== DATA FOR THE TASK ==
_ _ _ _ _
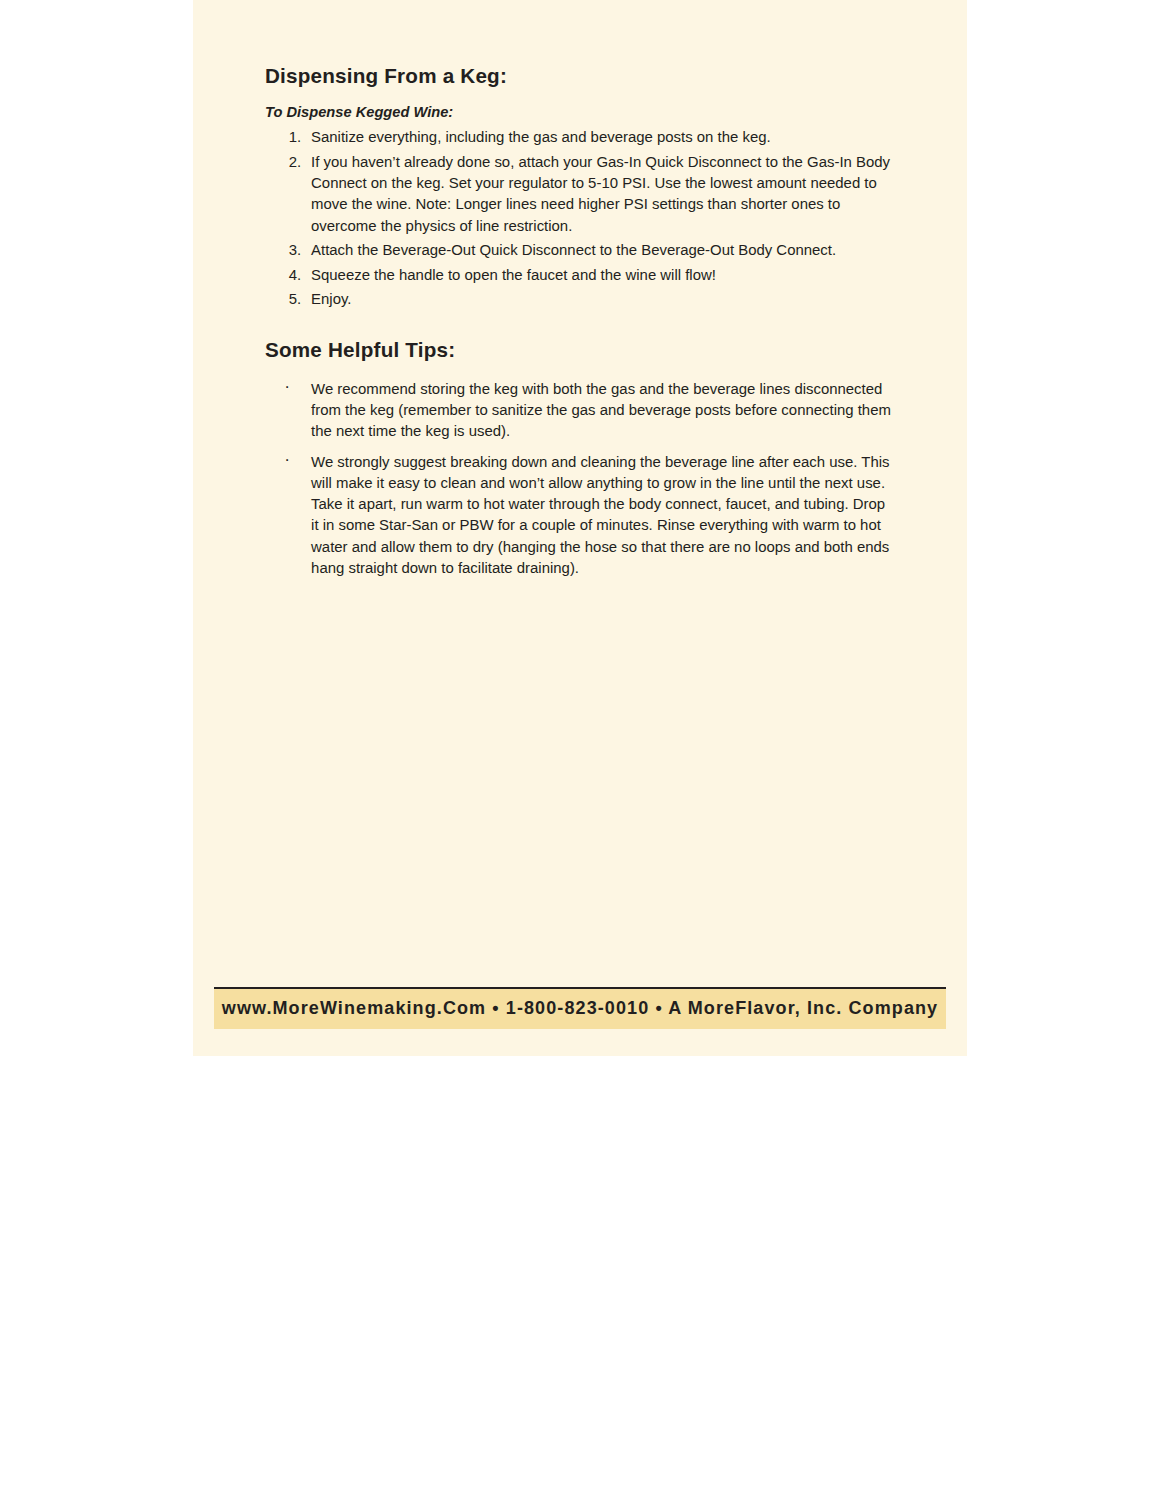Dispensing From a Keg:
To Dispense Kegged Wine:
Sanitize everything, including the gas and beverage posts on the keg.
If you haven’t already done so, attach your Gas-In Quick Disconnect to the Gas-In Body Connect on the keg. Set your regulator to 5-10 PSI. Use the lowest amount needed to move the wine. Note: Longer lines need higher PSI settings than shorter ones to overcome the physics of line restriction.
Attach the Beverage-Out Quick Disconnect to the Beverage-Out Body Connect.
Squeeze the handle to open the faucet and the wine will flow!
Enjoy.
Some Helpful Tips:
We recommend storing the keg with both the gas and the beverage lines disconnected from the keg (remember to sanitize the gas and beverage posts before connecting them the next time the keg is used).
We strongly suggest breaking down and cleaning the beverage line after each use. This will make it easy to clean and won’t allow anything to grow in the line until the next use. Take it apart, run warm to hot water through the body connect, faucet, and tubing. Drop it in some Star-San or PBW for a couple of minutes. Rinse everything with warm to hot water and allow them to dry (hanging the hose so that there are no loops and both ends hang straight down to facilitate draining).
www.MoreWinemaking.Com • 1-800-823-0010 • A MoreFlavor, Inc. Company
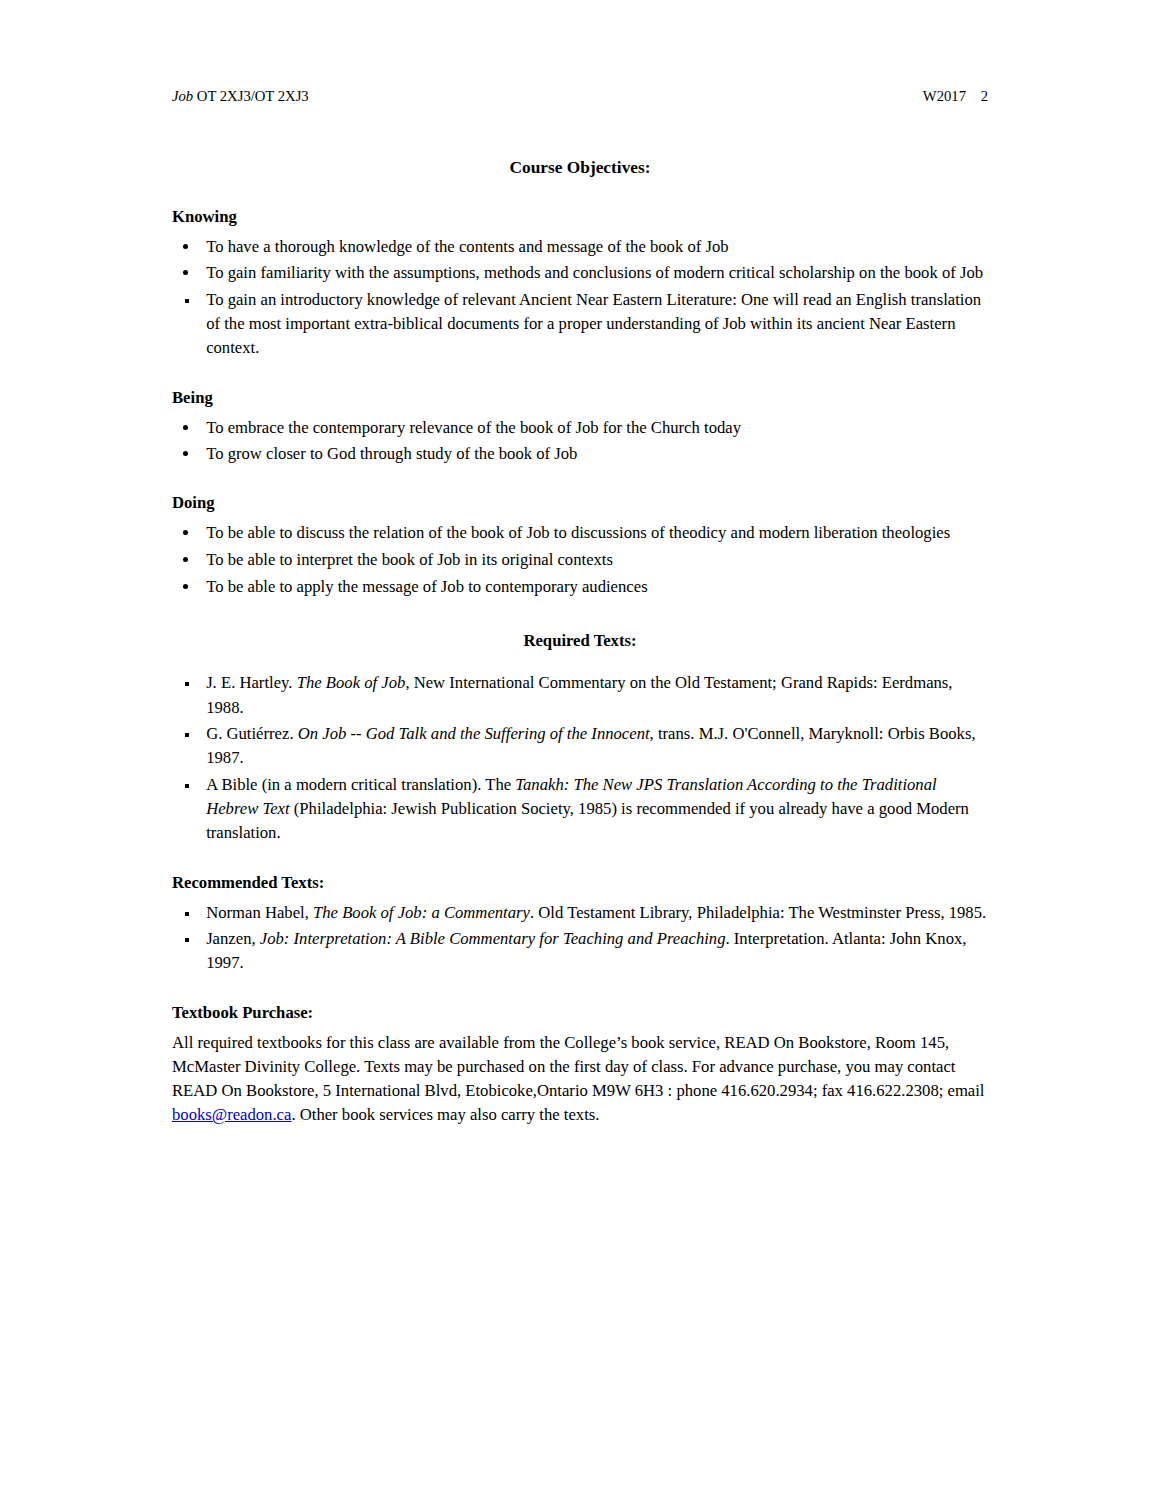Job OT 2XJ3/OT 2XJ3 W2017 2
Course Objectives:
Knowing
To have a thorough knowledge of the contents and message of the book of Job
To gain familiarity with the assumptions, methods and conclusions of modern critical scholarship on the book of Job
To gain an introductory knowledge of relevant Ancient Near Eastern Literature: One will read an English translation of the most important extra-biblical documents for a proper understanding of Job within its ancient Near Eastern context.
Being
To embrace the contemporary relevance of the book of Job for the Church today
To grow closer to God through study of the book of Job
Doing
To be able to discuss the relation of the book of Job to discussions of theodicy and modern liberation theologies
To be able to interpret the book of Job in its original contexts
To be able to apply the message of Job to contemporary audiences
Required Texts:
J. E. Hartley. The Book of Job, New International Commentary on the Old Testament; Grand Rapids: Eerdmans, 1988.
G. Gutiérrez. On Job -- God Talk and the Suffering of the Innocent, trans. M.J. O'Connell, Maryknoll: Orbis Books, 1987.
A Bible (in a modern critical translation). The Tanakh: The New JPS Translation According to the Traditional Hebrew Text (Philadelphia: Jewish Publication Society, 1985) is recommended if you already have a good Modern translation.
Recommended Texts:
Norman Habel, The Book of Job: a Commentary. Old Testament Library, Philadelphia: The Westminster Press, 1985.
Janzen, Job: Interpretation: A Bible Commentary for Teaching and Preaching. Interpretation. Atlanta: John Knox, 1997.
Textbook Purchase:
All required textbooks for this class are available from the College’s book service, READ On Bookstore, Room 145, McMaster Divinity College. Texts may be purchased on the first day of class. For advance purchase, you may contact READ On Bookstore, 5 International Blvd, Etobicoke,Ontario M9W 6H3 : phone 416.620.2934; fax 416.622.2308; email books@readon.ca. Other book services may also carry the texts.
_ _ _ _ _
If a line in the listing contains the string "knowledge", copy it.

To have a thorough knowledge of the contents and message of the book of Job
To gain an introductory knowledge of relevant Ancient Near Eastern Literature: One will read an English translation of the most important extra-biblical documents for a proper understanding of Job within its ancient Near Eastern context.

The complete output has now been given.